■ **AIM OF THE EXERCISE**:
Look through the entries. Copy each line that has the word "องกำเน".

■ **Transcribed page contents**:

"""

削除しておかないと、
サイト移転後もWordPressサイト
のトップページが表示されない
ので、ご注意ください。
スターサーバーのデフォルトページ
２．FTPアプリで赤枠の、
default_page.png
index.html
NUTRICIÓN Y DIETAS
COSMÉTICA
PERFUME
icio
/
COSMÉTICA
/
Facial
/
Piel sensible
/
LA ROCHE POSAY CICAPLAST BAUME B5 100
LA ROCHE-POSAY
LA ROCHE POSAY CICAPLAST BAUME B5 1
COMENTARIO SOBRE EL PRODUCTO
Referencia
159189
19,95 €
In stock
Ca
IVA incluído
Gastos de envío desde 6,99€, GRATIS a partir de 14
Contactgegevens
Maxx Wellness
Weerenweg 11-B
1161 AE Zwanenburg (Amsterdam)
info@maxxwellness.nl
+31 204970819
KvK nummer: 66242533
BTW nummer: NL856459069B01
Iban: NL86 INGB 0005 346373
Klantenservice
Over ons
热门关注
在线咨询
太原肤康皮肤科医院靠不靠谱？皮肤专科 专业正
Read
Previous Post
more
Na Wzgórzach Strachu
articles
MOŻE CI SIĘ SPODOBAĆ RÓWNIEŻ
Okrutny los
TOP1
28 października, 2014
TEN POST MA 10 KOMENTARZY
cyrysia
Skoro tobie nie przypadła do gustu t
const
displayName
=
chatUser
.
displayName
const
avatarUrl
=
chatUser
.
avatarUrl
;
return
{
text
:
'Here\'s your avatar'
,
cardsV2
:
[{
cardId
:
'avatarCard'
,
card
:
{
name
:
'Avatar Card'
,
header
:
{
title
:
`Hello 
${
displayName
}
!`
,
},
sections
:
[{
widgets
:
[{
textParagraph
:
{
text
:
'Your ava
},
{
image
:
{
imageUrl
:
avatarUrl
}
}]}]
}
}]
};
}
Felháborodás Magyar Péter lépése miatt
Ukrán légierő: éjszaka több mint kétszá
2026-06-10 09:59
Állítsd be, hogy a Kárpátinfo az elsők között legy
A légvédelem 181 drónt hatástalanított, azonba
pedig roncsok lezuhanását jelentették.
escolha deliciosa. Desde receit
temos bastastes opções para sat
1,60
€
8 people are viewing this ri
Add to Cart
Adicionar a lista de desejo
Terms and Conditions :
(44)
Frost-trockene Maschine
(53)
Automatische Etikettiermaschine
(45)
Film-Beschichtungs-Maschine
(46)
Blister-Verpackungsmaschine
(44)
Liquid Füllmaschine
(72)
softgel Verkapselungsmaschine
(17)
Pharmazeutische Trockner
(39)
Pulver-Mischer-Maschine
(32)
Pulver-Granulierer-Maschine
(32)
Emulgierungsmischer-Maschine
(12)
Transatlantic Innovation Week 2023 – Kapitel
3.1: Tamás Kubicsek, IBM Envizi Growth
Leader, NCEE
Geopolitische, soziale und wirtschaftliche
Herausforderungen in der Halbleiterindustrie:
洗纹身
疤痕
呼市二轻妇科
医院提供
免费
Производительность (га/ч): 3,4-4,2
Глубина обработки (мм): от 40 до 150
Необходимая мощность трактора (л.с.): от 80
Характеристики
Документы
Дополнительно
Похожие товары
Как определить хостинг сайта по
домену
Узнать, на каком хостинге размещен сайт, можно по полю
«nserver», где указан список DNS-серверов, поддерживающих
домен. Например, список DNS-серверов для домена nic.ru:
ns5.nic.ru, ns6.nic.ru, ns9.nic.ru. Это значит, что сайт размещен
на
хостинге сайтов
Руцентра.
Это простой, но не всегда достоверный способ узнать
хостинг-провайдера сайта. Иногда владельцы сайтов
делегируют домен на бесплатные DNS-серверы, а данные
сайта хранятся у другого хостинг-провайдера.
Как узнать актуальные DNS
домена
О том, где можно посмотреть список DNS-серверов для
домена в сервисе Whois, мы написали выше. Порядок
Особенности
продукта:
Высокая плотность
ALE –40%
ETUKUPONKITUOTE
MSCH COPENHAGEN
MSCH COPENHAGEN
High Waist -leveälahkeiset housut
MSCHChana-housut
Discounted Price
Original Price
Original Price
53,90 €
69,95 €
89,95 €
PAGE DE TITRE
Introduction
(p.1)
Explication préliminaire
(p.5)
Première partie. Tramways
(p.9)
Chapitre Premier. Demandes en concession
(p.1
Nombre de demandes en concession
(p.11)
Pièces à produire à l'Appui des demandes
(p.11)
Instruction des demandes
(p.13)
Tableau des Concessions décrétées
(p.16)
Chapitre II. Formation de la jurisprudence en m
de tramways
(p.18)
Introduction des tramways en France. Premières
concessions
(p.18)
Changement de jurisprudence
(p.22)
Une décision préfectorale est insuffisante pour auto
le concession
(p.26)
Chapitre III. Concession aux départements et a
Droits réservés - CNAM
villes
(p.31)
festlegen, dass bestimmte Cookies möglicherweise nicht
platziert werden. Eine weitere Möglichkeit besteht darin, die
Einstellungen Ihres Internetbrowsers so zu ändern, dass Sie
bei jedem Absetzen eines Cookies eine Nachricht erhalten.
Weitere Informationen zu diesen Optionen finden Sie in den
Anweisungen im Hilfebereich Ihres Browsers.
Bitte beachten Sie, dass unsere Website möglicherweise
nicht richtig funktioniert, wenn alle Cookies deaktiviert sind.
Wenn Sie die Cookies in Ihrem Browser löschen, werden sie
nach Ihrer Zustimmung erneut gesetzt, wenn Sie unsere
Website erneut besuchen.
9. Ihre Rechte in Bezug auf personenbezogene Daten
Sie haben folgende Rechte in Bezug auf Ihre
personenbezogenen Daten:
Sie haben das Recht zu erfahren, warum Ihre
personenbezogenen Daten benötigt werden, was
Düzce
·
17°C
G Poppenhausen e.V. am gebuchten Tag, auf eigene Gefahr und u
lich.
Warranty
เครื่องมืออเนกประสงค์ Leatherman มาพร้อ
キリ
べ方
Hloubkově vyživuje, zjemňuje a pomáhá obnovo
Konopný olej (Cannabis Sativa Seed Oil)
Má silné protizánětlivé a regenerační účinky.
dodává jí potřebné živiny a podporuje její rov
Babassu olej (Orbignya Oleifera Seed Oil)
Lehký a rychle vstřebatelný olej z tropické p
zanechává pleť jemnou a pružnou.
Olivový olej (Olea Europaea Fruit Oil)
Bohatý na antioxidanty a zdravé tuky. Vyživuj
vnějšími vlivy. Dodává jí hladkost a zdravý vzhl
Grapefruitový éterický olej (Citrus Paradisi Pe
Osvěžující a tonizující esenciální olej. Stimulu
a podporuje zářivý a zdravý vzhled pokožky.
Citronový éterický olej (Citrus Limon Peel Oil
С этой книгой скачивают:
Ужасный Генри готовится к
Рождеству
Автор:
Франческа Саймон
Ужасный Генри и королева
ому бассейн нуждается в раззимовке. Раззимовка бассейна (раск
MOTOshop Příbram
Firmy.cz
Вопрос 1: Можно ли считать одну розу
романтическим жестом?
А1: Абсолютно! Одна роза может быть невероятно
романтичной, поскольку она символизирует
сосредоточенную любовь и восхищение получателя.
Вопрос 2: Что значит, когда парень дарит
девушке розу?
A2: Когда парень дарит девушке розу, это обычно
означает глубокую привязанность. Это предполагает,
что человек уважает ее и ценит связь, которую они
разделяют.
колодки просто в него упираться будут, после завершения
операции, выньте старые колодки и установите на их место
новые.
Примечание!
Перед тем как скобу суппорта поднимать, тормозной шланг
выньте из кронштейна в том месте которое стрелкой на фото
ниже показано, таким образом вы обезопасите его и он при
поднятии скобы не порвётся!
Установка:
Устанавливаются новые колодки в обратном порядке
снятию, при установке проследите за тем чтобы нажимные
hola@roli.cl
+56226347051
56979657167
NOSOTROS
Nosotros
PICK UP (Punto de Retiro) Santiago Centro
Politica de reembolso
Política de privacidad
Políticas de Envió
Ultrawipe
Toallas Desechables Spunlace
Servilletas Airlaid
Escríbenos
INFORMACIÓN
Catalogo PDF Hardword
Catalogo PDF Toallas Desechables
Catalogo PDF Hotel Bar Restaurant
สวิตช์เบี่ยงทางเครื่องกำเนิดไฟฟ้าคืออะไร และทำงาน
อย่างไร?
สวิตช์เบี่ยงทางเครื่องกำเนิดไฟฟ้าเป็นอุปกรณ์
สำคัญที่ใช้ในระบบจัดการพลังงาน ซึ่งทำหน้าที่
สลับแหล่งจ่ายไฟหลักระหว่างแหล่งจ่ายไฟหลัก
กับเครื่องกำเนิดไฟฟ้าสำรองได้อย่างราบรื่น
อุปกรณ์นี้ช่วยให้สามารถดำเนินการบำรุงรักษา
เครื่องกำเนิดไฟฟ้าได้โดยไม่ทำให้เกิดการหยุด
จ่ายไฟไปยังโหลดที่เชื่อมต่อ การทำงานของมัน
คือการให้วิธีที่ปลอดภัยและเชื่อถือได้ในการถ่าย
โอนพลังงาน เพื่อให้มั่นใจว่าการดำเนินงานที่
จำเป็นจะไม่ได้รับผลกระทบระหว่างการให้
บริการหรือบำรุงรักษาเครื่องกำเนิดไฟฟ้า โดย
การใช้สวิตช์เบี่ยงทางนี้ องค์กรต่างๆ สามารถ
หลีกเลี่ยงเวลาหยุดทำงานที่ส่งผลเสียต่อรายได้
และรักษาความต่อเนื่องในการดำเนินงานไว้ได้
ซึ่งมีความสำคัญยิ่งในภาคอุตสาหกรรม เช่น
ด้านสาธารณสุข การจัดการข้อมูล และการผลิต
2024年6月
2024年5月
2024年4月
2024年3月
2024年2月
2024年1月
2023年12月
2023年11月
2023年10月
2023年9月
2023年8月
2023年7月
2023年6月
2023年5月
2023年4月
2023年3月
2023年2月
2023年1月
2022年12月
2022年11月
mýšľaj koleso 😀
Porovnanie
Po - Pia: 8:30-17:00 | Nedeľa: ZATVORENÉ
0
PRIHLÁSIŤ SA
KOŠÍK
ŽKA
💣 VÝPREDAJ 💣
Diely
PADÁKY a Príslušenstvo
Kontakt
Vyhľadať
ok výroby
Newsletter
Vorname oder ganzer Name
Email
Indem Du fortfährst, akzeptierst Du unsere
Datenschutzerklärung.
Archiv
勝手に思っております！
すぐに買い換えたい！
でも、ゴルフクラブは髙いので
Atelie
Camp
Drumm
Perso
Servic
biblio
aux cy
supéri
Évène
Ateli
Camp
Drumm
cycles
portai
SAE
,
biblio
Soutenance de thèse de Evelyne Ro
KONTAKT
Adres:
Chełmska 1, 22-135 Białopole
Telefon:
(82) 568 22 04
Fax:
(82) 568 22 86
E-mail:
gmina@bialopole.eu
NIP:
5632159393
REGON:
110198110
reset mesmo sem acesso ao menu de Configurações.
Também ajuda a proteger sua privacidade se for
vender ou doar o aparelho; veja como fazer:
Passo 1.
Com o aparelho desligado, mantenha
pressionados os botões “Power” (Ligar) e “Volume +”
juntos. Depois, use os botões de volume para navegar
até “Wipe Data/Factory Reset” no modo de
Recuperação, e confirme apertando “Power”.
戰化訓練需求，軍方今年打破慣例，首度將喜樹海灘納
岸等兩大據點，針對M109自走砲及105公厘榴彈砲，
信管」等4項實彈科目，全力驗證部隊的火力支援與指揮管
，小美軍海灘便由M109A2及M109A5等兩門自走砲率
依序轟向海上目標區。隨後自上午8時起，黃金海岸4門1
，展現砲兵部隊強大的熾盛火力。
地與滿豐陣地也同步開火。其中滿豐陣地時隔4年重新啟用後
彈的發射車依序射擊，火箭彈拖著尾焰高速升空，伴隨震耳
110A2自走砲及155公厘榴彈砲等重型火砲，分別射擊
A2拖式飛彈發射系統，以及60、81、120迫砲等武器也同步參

"""

■ **SOLUTION**:
สวิตช์เบี่ยงทางเครื่องกำเนิดไฟฟ้าคืออะไร และทำงาน
สวิตช์เบี่ยงทางเครื่องกำเนิดไฟฟ้าเป็นอุปกรณ์
กับเครื่องกำเนิดไฟฟ้าสำรองได้อย่างราบรื่น
เครื่องกำเนิดไฟฟ้าได้โดยไม่ทำให้เกิดการหยุด
บริการหรือบำรุงรักษาเครื่องกำเนิดไฟฟ้า โดย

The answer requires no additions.